When you lose a loved one, there are a series of emotions that can go through your head and it seems like those negative feelings may last forever. For many, their season of grief ends and they can return to normal life. For some that grief takes root and stays longer, yet for others they have even more issues healing from the trauma of loss.
In this article, we’re going to highlight terminology that sometimes gets used incorrectly. Grief is a feeling covering a wide variety of emotions that immediately follows the loss of a loved one. Chronic grief is a season of grief that continues on longer than is typically expected. Depression and depressive periods are periods of time where negative emotions begin to influence day to day life in unfavorable ways. Clinical depression is a chemical imbalance in the brain leading to symptoms that look a lot like grieving but extend far longer than normal. Clinical depression is a medical condition that can only be truly diagnosed by a trained therapist. It can be treated with therapy and prescription medication.

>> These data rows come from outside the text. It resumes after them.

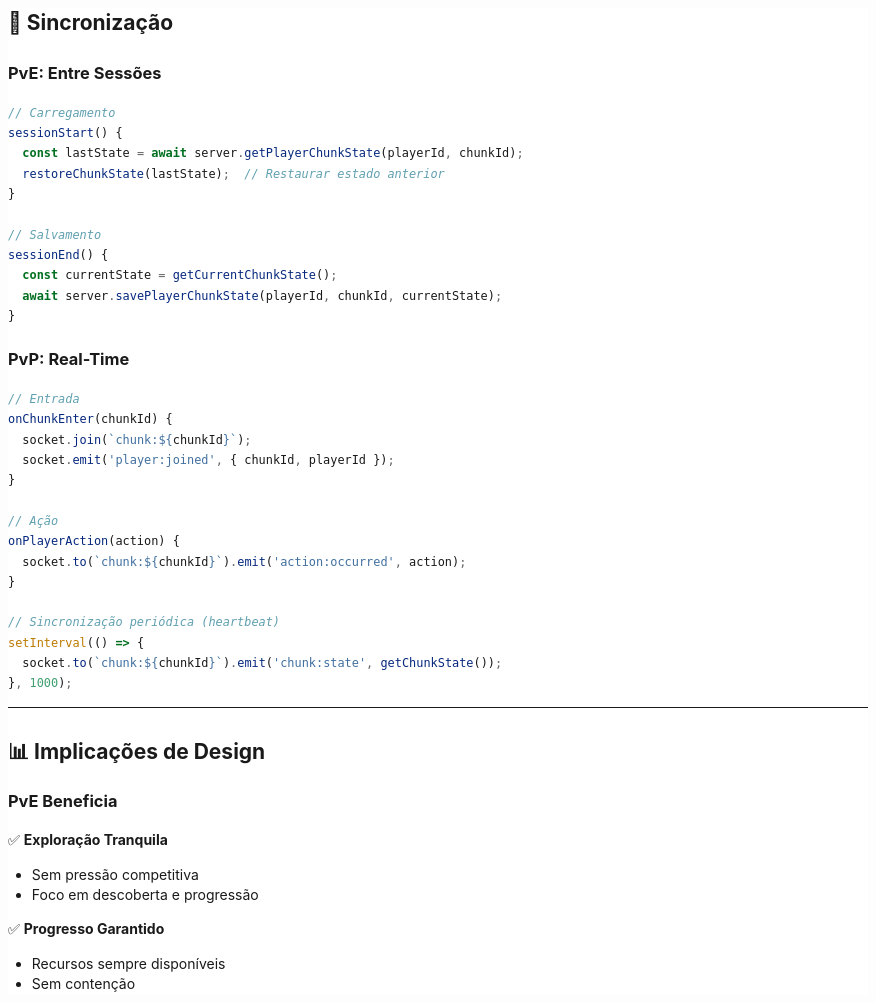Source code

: 
## 🔄 Sincronização

### PvE: Entre Sessões

```js
// Carregamento
sessionStart() {
  const lastState = await server.getPlayerChunkState(playerId, chunkId);
  restoreChunkState(lastState);  // Restaurar estado anterior
}

// Salvamento
sessionEnd() {
  const currentState = getCurrentChunkState();
  await server.savePlayerChunkState(playerId, chunkId, currentState);
}
```

### PvP: Real-Time

```js
// Entrada
onChunkEnter(chunkId) {
  socket.join(`chunk:${chunkId}`);
  socket.emit('player:joined', { chunkId, playerId });
}

// Ação
onPlayerAction(action) {
  socket.to(`chunk:${chunkId}`).emit('action:occurred', action);
}

// Sincronização periódica (heartbeat)
setInterval(() => {
  socket.to(`chunk:${chunkId}`).emit('chunk:state', getChunkState());
}, 1000);
```

---

## 📊 Implicações de Design

### PvE Beneficia

✅ **Exploração Tranquila**
- Sem pressão competitiva
- Foco em descoberta e progressão

✅ **Progresso Garantido**
- Recursos sempre disponíveis
- Sem contenção
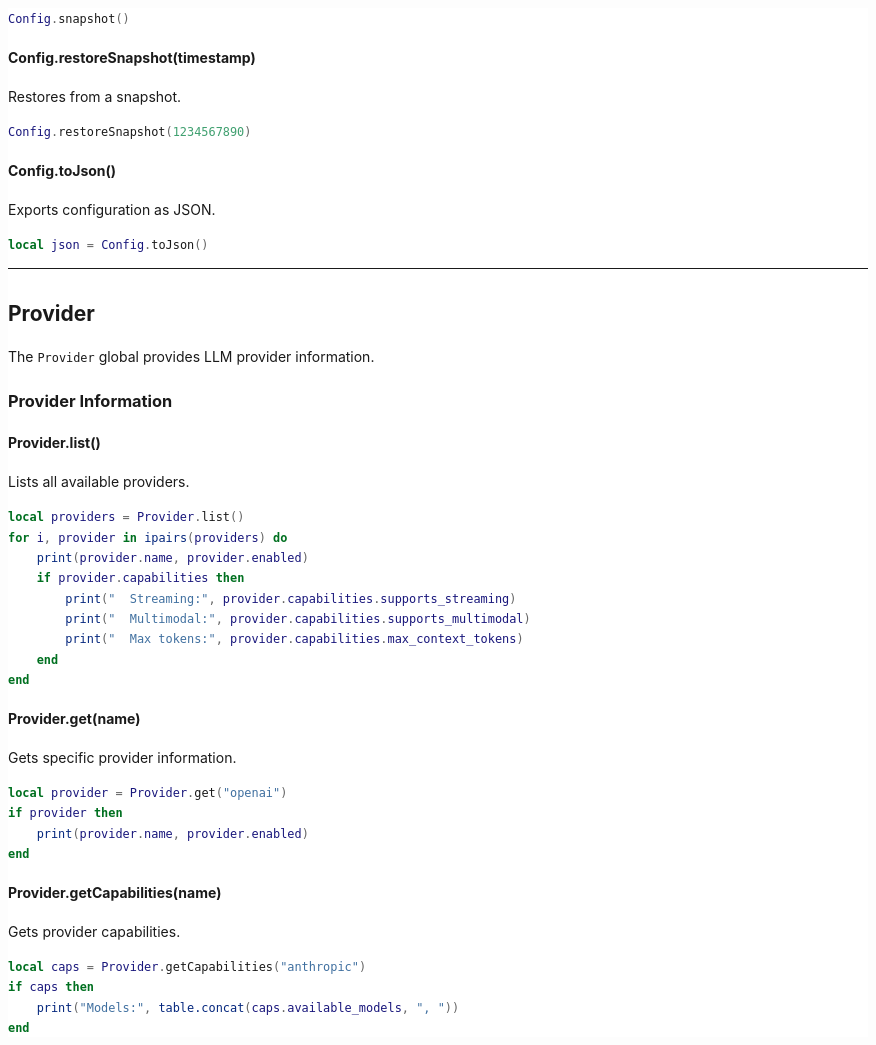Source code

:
 ```lua
Config.snapshot()
```

#### Config.restoreSnapshot(timestamp)
Restores from a snapshot.

```lua
Config.restoreSnapshot(1234567890)
```

#### Config.toJson()
Exports configuration as JSON.

```lua
local json = Config.toJson()
```

---

## Provider

The `Provider` global provides LLM provider information.

### Provider Information

#### Provider.list()
Lists all available providers.

```lua
local providers = Provider.list()
for i, provider in ipairs(providers) do
    print(provider.name, provider.enabled)
    if provider.capabilities then
        print("  Streaming:", provider.capabilities.supports_streaming)
        print("  Multimodal:", provider.capabilities.supports_multimodal)
        print("  Max tokens:", provider.capabilities.max_context_tokens)
    end
end
```

#### Provider.get(name)
Gets specific provider information.

```lua
local provider = Provider.get("openai")
if provider then
    print(provider.name, provider.enabled)
end
```

#### Provider.getCapabilities(name)
Gets provider capabilities.

```lua
local caps = Provider.getCapabilities("anthropic")
if caps then
    print("Models:", table.concat(caps.available_models, ", "))
end
```
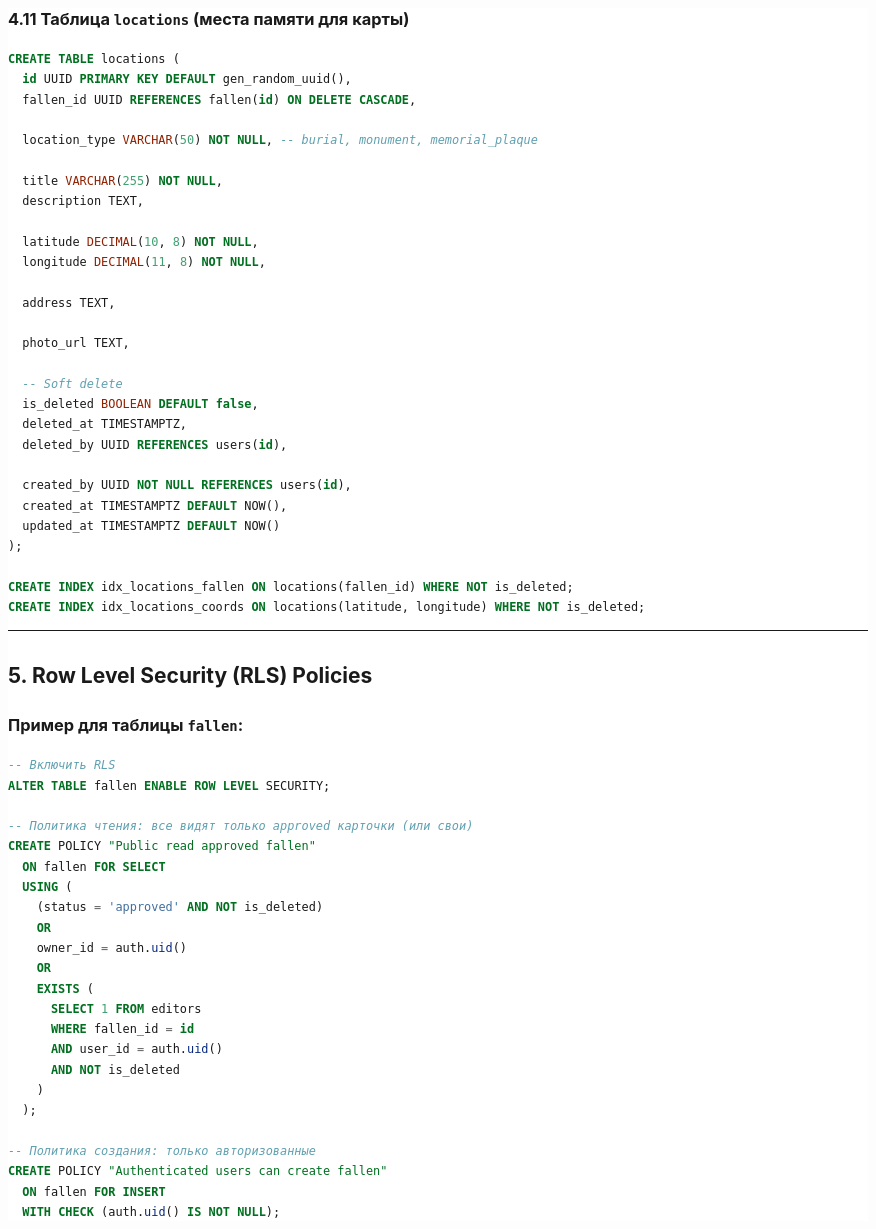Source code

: ### 4.11 Таблица `locations` (места памяти для карты)

```sql
CREATE TABLE locations (
  id UUID PRIMARY KEY DEFAULT gen_random_uuid(),
  fallen_id UUID REFERENCES fallen(id) ON DELETE CASCADE,

  location_type VARCHAR(50) NOT NULL, -- burial, monument, memorial_plaque

  title VARCHAR(255) NOT NULL,
  description TEXT,

  latitude DECIMAL(10, 8) NOT NULL,
  longitude DECIMAL(11, 8) NOT NULL,

  address TEXT,

  photo_url TEXT,

  -- Soft delete
  is_deleted BOOLEAN DEFAULT false,
  deleted_at TIMESTAMPTZ,
  deleted_by UUID REFERENCES users(id),

  created_by UUID NOT NULL REFERENCES users(id),
  created_at TIMESTAMPTZ DEFAULT NOW(),
  updated_at TIMESTAMPTZ DEFAULT NOW()
);

CREATE INDEX idx_locations_fallen ON locations(fallen_id) WHERE NOT is_deleted;
CREATE INDEX idx_locations_coords ON locations(latitude, longitude) WHERE NOT is_deleted;
```

---

## 5. Row Level Security (RLS) Policies

### Пример для таблицы `fallen`:

```sql
-- Включить RLS
ALTER TABLE fallen ENABLE ROW LEVEL SECURITY;

-- Политика чтения: все видят только approved карточки (или свои)
CREATE POLICY "Public read approved fallen"
  ON fallen FOR SELECT
  USING (
    (status = 'approved' AND NOT is_deleted)
    OR
    owner_id = auth.uid()
    OR
    EXISTS (
      SELECT 1 FROM editors
      WHERE fallen_id = id
      AND user_id = auth.uid()
      AND NOT is_deleted
    )
  );

-- Политика создания: только авторизованные
CREATE POLICY "Authenticated users can create fallen"
  ON fallen FOR INSERT
  WITH CHECK (auth.uid() IS NOT NULL);

```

Often times, grief looks like depression from the outside looking in. The two conditions do share many similarities like sadness, lack of interest in things that the person would normally enjoy and feeling distant and withdrawn from others. The key differences between the two are mostly time and severity. Most grieve for up to a year but some do not need that much time. Anything past a year is often considered to be a depressive period or episode. Severity is also an indicator of difference. If at any point in time the symptoms go beyond just sadness and being withdrawn to thoughts or acts of self-harm, threats of violence or extreme mood swings, then this a more serious issue. Only a trained medical professional can properly diagnose depression.
Grief is not the same as depression and clinical depression is not grief. Can the loss of a loved one exacerbate the symptoms of depression? Yes. Can depression make grieving more severe? Yes. But the two are not the same and knowing the difference can help you and those around you better cope and move forward.